# The Person on the Inside and Outside?



## TheGrandWriter (Apr 3, 2012)

I'm working on a speech for class, and I would like to know about the inner and outer personality. This is an interesting concept. What I mean is, most people have multiple sides to their personality: the one that they show to others, like family, friends, teachers(often different for each) and the one who they truly are inside. Anne Frank's last diary entree goes into this with nice detail in The Diary of a Young Girl. But I need to know more about this topic. What can you tell me about it? What are your experiences with this phenomenon? I'd appreciate any links or resources you can offer me as well. Thanks.


----------



## C.M. Aaron (Apr 3, 2012)

People who construct strong barriers between their inner and outer self often have trust issues.

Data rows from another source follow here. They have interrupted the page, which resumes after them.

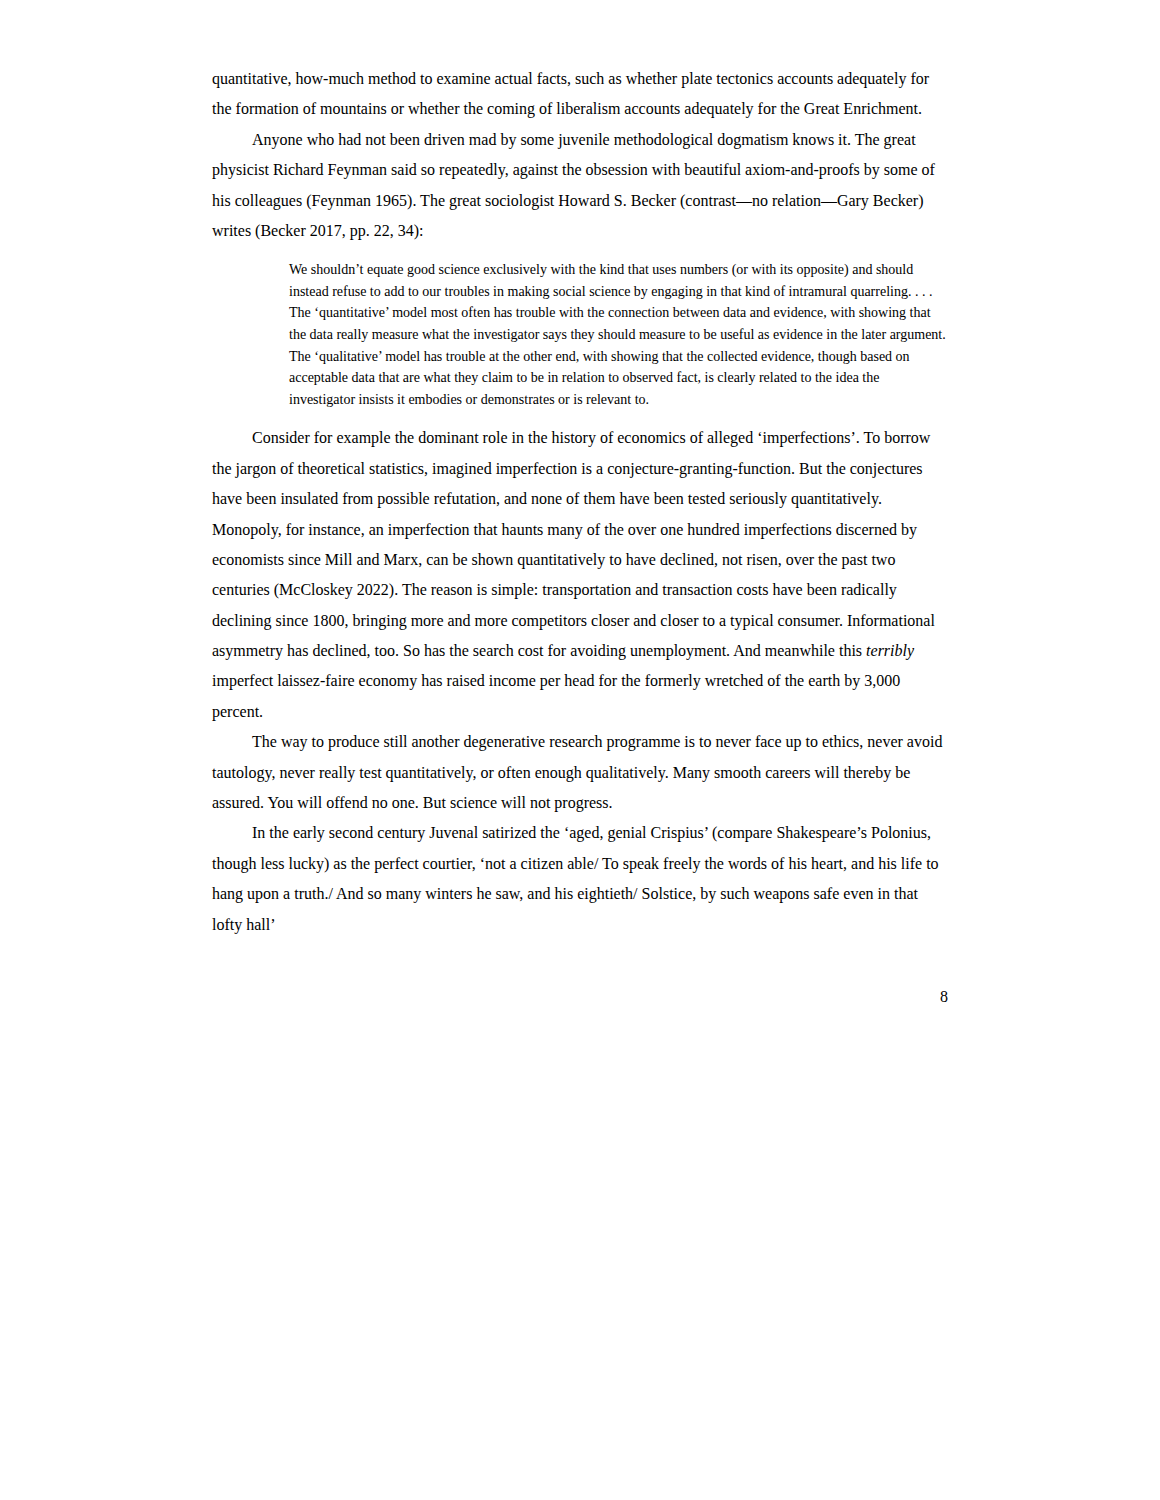quantitative, how-much method to examine actual facts, such as whether plate tectonics accounts adequately for the formation of mountains or whether the coming of liberalism accounts adequately for the Great Enrichment.
Anyone who had not been driven mad by some juvenile methodological dogmatism knows it. The great physicist Richard Feynman said so repeatedly, against the obsession with beautiful axiom-and-proofs by some of his colleagues (Feynman 1965). The great sociologist Howard S. Becker (contrast—no relation—Gary Becker) writes (Becker 2017, pp. 22, 34):
We shouldn’t equate good science exclusively with the kind that uses numbers (or with its opposite) and should instead refuse to add to our troubles in making social science by engaging in that kind of intramural quarreling. . . . The ‘quantitative’ model most often has trouble with the connection between data and evidence, with showing that the data really measure what the investigator says they should measure to be useful as evidence in the later argument. The ‘qualitative’ model has trouble at the other end, with showing that the collected evidence, though based on acceptable data that are what they claim to be in relation to observed fact, is clearly related to the idea the investigator insists it embodies or demonstrates or is relevant to.
Consider for example the dominant role in the history of economics of alleged ‘imperfections’. To borrow the jargon of theoretical statistics, imagined imperfection is a conjecture-granting-function. But the conjectures have been insulated from possible refutation, and none of them have been tested seriously quantitatively. Monopoly, for instance, an imperfection that haunts many of the over one hundred imperfections discerned by economists since Mill and Marx, can be shown quantitatively to have declined, not risen, over the past two centuries (McCloskey 2022). The reason is simple: transportation and transaction costs have been radically declining since 1800, bringing more and more competitors closer and closer to a typical consumer. Informational asymmetry has declined, too. So has the search cost for avoiding unemployment. And meanwhile this terribly imperfect laissez-faire economy has raised income per head for the formerly wretched of the earth by 3,000 percent.
The way to produce still another degenerative research programme is to never face up to ethics, never avoid tautology, never really test quantitatively, or often enough qualitatively. Many smooth careers will thereby be assured. You will offend no one. But science will not progress.
In the early second century Juvenal satirized the ‘aged, genial Crispius’ (compare Shakespeare’s Polonius, though less lucky) as the perfect courtier, ‘not a citizen able/ To speak freely the words of his heart, and his life to hang upon a truth./ And so many winters he saw, and his eightieth/ Solstice, by such weapons safe even in that lofty hall’
8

They distrust sharing their inner self with others, and others sense that the person is keeping secrets and distrust the person back. The opposite is also true: People who easily earn the trust of others are very open and have almost no differences between their inner and outer selves.  Con men know this and are very good at making people think they are very open and trustworthy. Check out the Wikipedia entry for 'Johari Window.'


----------



## BabaYaga (Apr 3, 2012)

Do you mean the ego, the super-ego and the id?

Here's a wikipedia overview of Freud's paper on the topic: The Ego and the Id - Wikipedia, the free encyclopedia


----------